::: Excerpted data :::

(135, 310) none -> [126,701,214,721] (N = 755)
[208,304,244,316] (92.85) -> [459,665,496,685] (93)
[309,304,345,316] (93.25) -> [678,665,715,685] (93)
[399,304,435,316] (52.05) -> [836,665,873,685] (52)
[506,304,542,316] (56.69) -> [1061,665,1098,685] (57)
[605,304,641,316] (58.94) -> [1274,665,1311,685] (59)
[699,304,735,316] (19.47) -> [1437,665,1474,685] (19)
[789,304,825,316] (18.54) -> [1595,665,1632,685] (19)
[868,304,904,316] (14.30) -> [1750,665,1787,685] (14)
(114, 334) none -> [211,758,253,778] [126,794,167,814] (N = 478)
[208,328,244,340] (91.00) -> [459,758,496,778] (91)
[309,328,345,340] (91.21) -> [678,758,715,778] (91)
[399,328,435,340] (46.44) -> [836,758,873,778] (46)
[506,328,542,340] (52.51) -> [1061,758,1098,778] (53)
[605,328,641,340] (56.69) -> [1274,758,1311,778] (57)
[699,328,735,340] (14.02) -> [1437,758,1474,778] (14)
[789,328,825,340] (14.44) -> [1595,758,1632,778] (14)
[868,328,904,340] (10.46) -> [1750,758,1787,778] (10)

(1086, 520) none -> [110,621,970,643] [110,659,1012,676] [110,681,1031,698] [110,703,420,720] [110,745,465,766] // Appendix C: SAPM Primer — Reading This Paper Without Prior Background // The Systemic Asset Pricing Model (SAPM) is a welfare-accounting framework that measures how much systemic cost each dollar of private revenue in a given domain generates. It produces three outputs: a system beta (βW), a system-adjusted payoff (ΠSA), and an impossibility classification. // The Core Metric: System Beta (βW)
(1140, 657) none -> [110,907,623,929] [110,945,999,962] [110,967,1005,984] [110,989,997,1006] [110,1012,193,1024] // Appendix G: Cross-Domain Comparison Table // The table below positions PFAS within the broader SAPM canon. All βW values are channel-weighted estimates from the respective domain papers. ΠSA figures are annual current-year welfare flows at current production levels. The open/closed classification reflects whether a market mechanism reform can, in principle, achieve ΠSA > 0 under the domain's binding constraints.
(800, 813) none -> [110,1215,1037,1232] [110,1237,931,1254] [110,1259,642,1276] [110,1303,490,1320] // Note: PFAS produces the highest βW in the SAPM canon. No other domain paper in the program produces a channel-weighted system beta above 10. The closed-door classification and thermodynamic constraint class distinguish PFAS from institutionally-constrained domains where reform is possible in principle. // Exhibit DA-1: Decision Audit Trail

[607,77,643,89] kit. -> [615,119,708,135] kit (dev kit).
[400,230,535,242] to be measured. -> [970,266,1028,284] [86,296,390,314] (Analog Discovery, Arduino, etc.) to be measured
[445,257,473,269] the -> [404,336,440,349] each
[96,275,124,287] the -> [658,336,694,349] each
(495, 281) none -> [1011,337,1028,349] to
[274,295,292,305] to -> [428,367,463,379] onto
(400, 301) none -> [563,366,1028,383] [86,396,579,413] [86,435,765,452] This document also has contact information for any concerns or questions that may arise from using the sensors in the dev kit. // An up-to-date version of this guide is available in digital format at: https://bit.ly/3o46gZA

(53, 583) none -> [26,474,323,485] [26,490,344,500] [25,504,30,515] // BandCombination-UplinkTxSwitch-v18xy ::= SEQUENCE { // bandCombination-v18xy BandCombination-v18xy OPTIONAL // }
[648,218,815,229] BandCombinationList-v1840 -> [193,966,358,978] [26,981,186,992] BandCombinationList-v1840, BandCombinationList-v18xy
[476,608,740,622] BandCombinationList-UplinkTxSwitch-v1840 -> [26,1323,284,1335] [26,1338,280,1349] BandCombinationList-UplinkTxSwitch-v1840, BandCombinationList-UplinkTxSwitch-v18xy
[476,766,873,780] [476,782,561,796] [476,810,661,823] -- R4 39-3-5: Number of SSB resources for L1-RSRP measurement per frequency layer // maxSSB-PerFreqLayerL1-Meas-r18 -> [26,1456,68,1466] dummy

:::

Look through the entries above and quote exactly the lines from the line with "[605,304,641,316] (58.94) ->" to the line with "[868,328,904,340] (10.46) ->", counting both of those lines.

[605,304,641,316] (58.94) -> [1274,665,1311,685] (59)
[699,304,735,316] (19.47) -> [1437,665,1474,685] (19)
[789,304,825,316] (18.54) -> [1595,665,1632,685] (19)
[868,304,904,316] (14.30) -> [1750,665,1787,685] (14)
(114, 334) none -> [211,758,253,778] [126,794,167,814] (N = 478)
[208,328,244,340] (91.00) -> [459,758,496,778] (91)
[309,328,345,340] (91.21) -> [678,758,715,778] (91)
[399,328,435,340] (46.44) -> [836,758,873,778] (46)
[506,328,542,340] (52.51) -> [1061,758,1098,778] (53)
[605,328,641,340] (56.69) -> [1274,758,1311,778] (57)
[699,328,735,340] (14.02) -> [1437,758,1474,778] (14)
[789,328,825,340] (14.44) -> [1595,758,1632,778] (14)
[868,328,904,340] (10.46) -> [1750,758,1787,778] (10)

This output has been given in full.